Remuneration Committee

The members of the Remuneration Committee shall constitute of at least two members who shall be appointed at the Board meeting following election or when otherwise deemed necessary. The members of the Remuneration Committee shall be independent of the Company and its executive management in the manner as set out in the Swedish Corporate Governance Code. One of the members of the Remuneration Committee shall be the chairman. The Remuneration Committee currently comprises two members of the board of directors: Mathias Hermansson (chairman of the committee) and Øystein Engebretsen.

It is the responsibility of the Remuneration Committee to fulfil, among other things, following tasks:

  • Prepare matters regarding remuneration principles, remuneration, incentive schemes and other terms of employment for the management;
  • Monitor and evaluate programmes for variable remuneration, both ongoing and those that have ended during the year, for the management;
  • Monitor and evaluate the application of the principles for remuneration to the management that the annual general meeting is legally obliged to adopt as well as the current remuneration structures and levels of the Company;
  • Assist in the preparation of the report regarding the results of the evaluation as described in paragraph 3.1 (iii) above, to be published on the corporate governance section of the Company’s website no later than three weeks before the annual general meeting.

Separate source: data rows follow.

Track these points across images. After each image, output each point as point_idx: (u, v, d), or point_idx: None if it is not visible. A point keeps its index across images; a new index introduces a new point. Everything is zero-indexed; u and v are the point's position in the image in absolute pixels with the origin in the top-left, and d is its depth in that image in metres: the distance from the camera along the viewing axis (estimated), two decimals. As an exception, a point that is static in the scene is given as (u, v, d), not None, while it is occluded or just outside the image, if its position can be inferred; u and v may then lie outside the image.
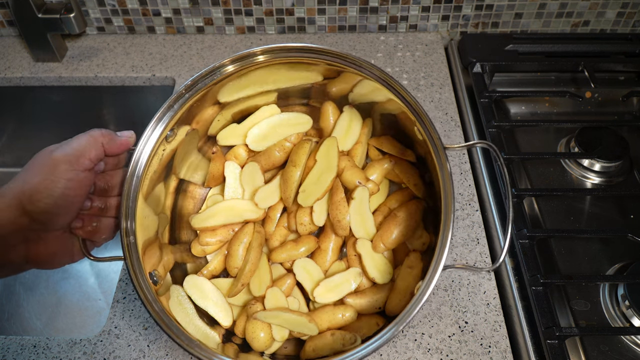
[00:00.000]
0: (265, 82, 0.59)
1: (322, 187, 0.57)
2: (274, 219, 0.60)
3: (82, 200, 0.47)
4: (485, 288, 0.62)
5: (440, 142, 0.51)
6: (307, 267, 0.58)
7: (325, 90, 0.61)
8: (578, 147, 0.74)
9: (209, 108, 0.58)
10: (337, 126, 0.62)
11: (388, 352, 0.57)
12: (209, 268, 0.59)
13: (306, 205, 0.58)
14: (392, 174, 0.61)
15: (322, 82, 0.60)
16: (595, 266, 0.65)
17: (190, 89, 0.54)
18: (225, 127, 0.62)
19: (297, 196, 0.58)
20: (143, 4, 0.90)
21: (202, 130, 0.60)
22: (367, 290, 0.58)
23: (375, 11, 0.91)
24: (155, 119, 0.52)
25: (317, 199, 0.57)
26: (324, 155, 0.58)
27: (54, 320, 0.79)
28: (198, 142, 0.61)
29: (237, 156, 0.63)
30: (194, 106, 0.56)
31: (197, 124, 0.58)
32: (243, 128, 0.62)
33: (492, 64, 0.84)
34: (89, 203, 0.48)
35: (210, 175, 0.62)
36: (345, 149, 0.62)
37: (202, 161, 0.63)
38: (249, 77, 0.57)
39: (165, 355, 0.57)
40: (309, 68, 0.57)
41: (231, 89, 0.57)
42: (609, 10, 0.91)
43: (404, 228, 0.57)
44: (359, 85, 0.58)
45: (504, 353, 0.57)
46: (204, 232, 0.59)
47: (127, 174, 0.50)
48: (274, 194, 0.60)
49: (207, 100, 0.57)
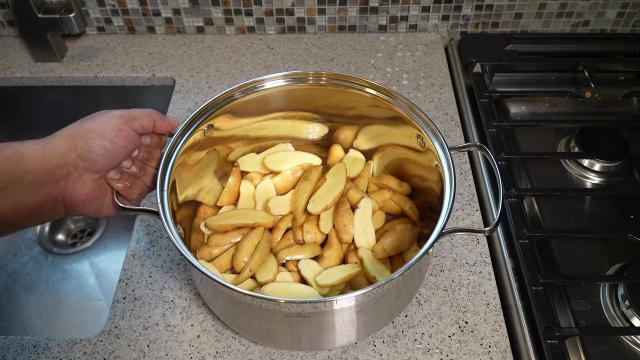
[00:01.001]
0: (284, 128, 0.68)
1: (330, 197, 0.62)
2: (282, 229, 0.63)
3: (126, 154, 0.52)
4: (485, 288, 0.62)
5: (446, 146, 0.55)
6: (311, 265, 0.59)
7: (333, 137, 0.69)
8: (578, 147, 0.74)
9: (235, 138, 0.65)
10: (343, 161, 0.68)
11: (388, 352, 0.57)
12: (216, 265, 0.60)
13: (315, 212, 0.61)
14: (390, 203, 0.64)
15: (329, 127, 0.68)
16: (595, 266, 0.65)
17: (242, 91, 0.60)
18: (244, 154, 0.68)
19: (306, 206, 0.61)
20: (143, 4, 0.90)
21: (223, 154, 0.65)
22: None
23: (375, 11, 0.91)
24: (199, 110, 0.58)
25: (326, 207, 0.61)
26: (334, 174, 0.64)
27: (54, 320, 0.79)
28: (216, 165, 0.65)
29: (252, 179, 0.67)
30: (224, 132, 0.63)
31: (220, 147, 0.64)
32: (260, 158, 0.68)
33: (492, 64, 0.84)
34: (129, 163, 0.53)
35: (226, 189, 0.65)
36: (349, 176, 0.67)
37: (215, 184, 0.66)
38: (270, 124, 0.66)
39: (165, 356, 0.57)
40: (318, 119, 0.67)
41: (258, 127, 0.66)
42: (609, 10, 0.91)
43: (402, 238, 0.59)
44: (362, 132, 0.66)
45: (504, 353, 0.57)
46: (215, 234, 0.61)
47: (166, 150, 0.55)
48: (286, 204, 0.64)
49: (238, 131, 0.65)
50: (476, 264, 0.64)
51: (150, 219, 0.70)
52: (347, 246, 0.61)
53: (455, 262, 0.65)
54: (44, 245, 0.88)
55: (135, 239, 0.68)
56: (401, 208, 0.64)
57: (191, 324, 0.60)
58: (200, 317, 0.60)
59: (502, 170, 0.70)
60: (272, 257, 0.59)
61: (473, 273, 0.64)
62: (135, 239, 0.68)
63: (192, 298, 0.62)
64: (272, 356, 0.57)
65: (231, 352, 0.58)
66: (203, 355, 0.57)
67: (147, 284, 0.63)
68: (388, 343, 0.58)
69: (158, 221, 0.69)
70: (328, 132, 0.69)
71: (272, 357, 0.57)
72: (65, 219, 0.91)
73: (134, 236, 0.68)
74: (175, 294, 0.62)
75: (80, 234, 0.91)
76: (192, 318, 0.60)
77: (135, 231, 0.68)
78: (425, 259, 0.50)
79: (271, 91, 0.62)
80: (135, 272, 0.64)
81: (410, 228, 0.60)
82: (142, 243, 0.67)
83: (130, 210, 0.53)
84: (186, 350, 0.58)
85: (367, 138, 0.67)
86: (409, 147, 0.62)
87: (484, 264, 0.64)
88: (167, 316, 0.60)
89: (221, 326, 0.60)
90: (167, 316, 0.60)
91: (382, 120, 0.63)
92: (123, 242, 0.88)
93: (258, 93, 0.62)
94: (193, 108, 0.82)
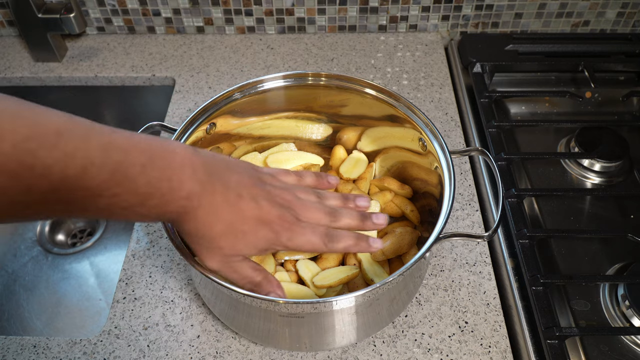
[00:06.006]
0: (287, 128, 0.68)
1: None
2: None
3: None
4: (485, 288, 0.62)
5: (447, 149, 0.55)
6: (309, 266, 0.59)
7: (336, 138, 0.69)
8: (578, 147, 0.74)
9: (238, 137, 0.65)
10: (345, 162, 0.68)
11: (388, 352, 0.57)
12: None
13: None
14: (391, 205, 0.64)
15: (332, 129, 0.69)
16: (595, 266, 0.65)
17: (242, 92, 0.60)
18: (246, 153, 0.68)
19: None
20: (143, 4, 0.90)
21: (226, 152, 0.65)
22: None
23: (375, 11, 0.91)
24: (201, 109, 0.58)
25: None
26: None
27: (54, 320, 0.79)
28: None
29: None
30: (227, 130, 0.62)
31: (223, 145, 0.64)
32: (263, 157, 0.68)
33: (492, 64, 0.84)
34: None
35: None
36: (351, 177, 0.67)
37: None
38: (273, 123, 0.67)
39: (165, 356, 0.57)
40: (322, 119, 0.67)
41: (261, 126, 0.66)
42: (609, 10, 0.91)
43: (401, 241, 0.59)
44: (366, 133, 0.67)
45: (504, 353, 0.57)
46: None
47: None
48: None
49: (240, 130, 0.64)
50: (476, 264, 0.64)
51: (150, 219, 0.69)
52: None
53: (455, 262, 0.65)
54: (44, 245, 0.88)
55: (135, 239, 0.68)
56: (402, 211, 0.64)
57: (191, 324, 0.60)
58: (200, 317, 0.60)
59: (502, 170, 0.70)
60: (270, 256, 0.59)
61: (473, 273, 0.64)
62: (135, 239, 0.68)
63: (192, 298, 0.62)
64: (272, 356, 0.57)
65: (231, 352, 0.58)
66: (203, 355, 0.57)
67: (147, 284, 0.63)
68: (388, 343, 0.58)
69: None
70: (331, 133, 0.69)
71: (272, 357, 0.57)
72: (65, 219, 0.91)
73: (134, 236, 0.68)
74: (175, 294, 0.62)
75: (80, 234, 0.91)
76: (192, 318, 0.60)
77: (135, 231, 0.68)
78: (423, 261, 0.50)
79: (271, 91, 0.62)
80: (135, 272, 0.64)
81: (411, 231, 0.60)
82: (142, 243, 0.67)
83: None
84: (186, 350, 0.58)
85: (370, 140, 0.67)
86: (411, 150, 0.62)
87: (484, 264, 0.64)
88: (167, 316, 0.60)
89: (221, 326, 0.60)
90: (167, 316, 0.60)
91: (384, 122, 0.63)
92: (123, 242, 0.88)
93: (258, 93, 0.62)
94: (193, 108, 0.82)
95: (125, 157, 0.36)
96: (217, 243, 0.42)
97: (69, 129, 0.34)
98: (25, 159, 0.31)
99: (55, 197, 0.33)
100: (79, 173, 0.33)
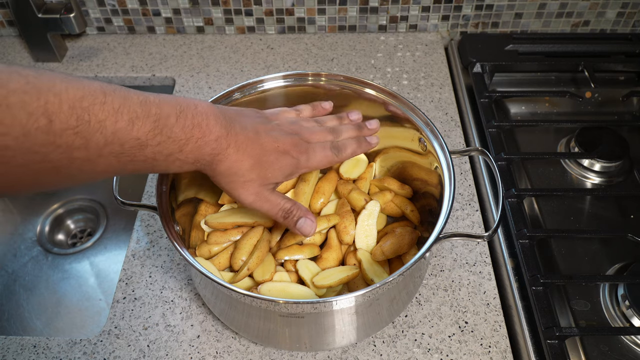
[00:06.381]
0: None
1: (331, 186, 0.63)
2: (281, 229, 0.63)
3: None
4: (485, 288, 0.62)
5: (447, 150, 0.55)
6: (309, 266, 0.59)
7: None
8: (578, 147, 0.74)
9: None
10: (345, 162, 0.67)
11: (388, 352, 0.57)
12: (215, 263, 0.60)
13: (316, 201, 0.62)
14: (391, 205, 0.64)
15: None
16: (595, 266, 0.65)
17: (242, 91, 0.61)
18: None
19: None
20: (143, 4, 0.90)
21: None
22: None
23: (375, 11, 0.91)
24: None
25: (325, 202, 0.62)
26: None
27: (54, 320, 0.79)
28: None
29: None
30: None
31: None
32: None
33: (492, 64, 0.84)
34: None
35: None
36: (351, 177, 0.67)
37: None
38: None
39: (165, 356, 0.57)
40: None
41: None
42: (609, 10, 0.91)
43: (401, 241, 0.59)
44: None
45: (504, 353, 0.57)
46: (214, 232, 0.61)
47: None
48: None
49: None
50: (476, 264, 0.64)
51: (150, 219, 0.70)
52: (346, 248, 0.61)
53: (455, 262, 0.65)
54: (44, 245, 0.88)
55: (135, 239, 0.68)
56: (402, 211, 0.64)
57: (191, 324, 0.60)
58: (200, 317, 0.60)
59: (502, 170, 0.70)
60: (270, 256, 0.59)
61: (473, 273, 0.64)
62: (135, 239, 0.68)
63: (192, 298, 0.62)
64: (272, 356, 0.57)
65: (231, 352, 0.58)
66: (203, 355, 0.57)
67: (147, 284, 0.63)
68: (388, 343, 0.58)
69: (158, 221, 0.69)
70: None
71: (272, 357, 0.57)
72: (65, 219, 0.91)
73: (134, 236, 0.68)
74: (175, 294, 0.62)
75: (80, 234, 0.91)
76: (192, 318, 0.60)
77: (135, 231, 0.68)
78: (423, 261, 0.50)
79: (271, 91, 0.62)
80: (135, 272, 0.64)
81: (410, 231, 0.60)
82: (142, 243, 0.67)
83: (130, 205, 0.53)
84: (186, 350, 0.58)
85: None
86: (411, 150, 0.62)
87: (484, 264, 0.64)
88: (167, 316, 0.60)
89: (221, 326, 0.60)
90: (167, 316, 0.60)
91: (384, 122, 0.63)
92: (123, 242, 0.88)
93: (258, 93, 0.62)
94: (193, 108, 0.82)
95: (161, 110, 0.41)
96: (249, 176, 0.47)
97: (111, 89, 0.38)
98: (83, 116, 0.36)
99: (108, 150, 0.38)
100: (127, 125, 0.38)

It is the responsibility of the Remuneration Committee to ensure that the Board of Directors is provided with supporting information relating to decisions on remuneration and other conditions for employment of the CEO and other senior executives.
The Remuneration Committee is authorised to engage remuneration and employment benefit consultants, legal advisers, pension and other external consultants when performing its duties, provided that there is no conflict of interest regarding other assignments the consultant may have for the Company or the management.
The chairman of the Remuneration Committee shall prepare relevant sections of reports required by law or listings rules, e.g. the report on the Remuneration Committee’s activities to be included in the annual report and the corporate governance section of the Company’s web page.
It is the responsibility of the Remuneration Committee to debrief the Board of Directors on its material decisions and discussion items at ordinary meetings of the Board of Directors.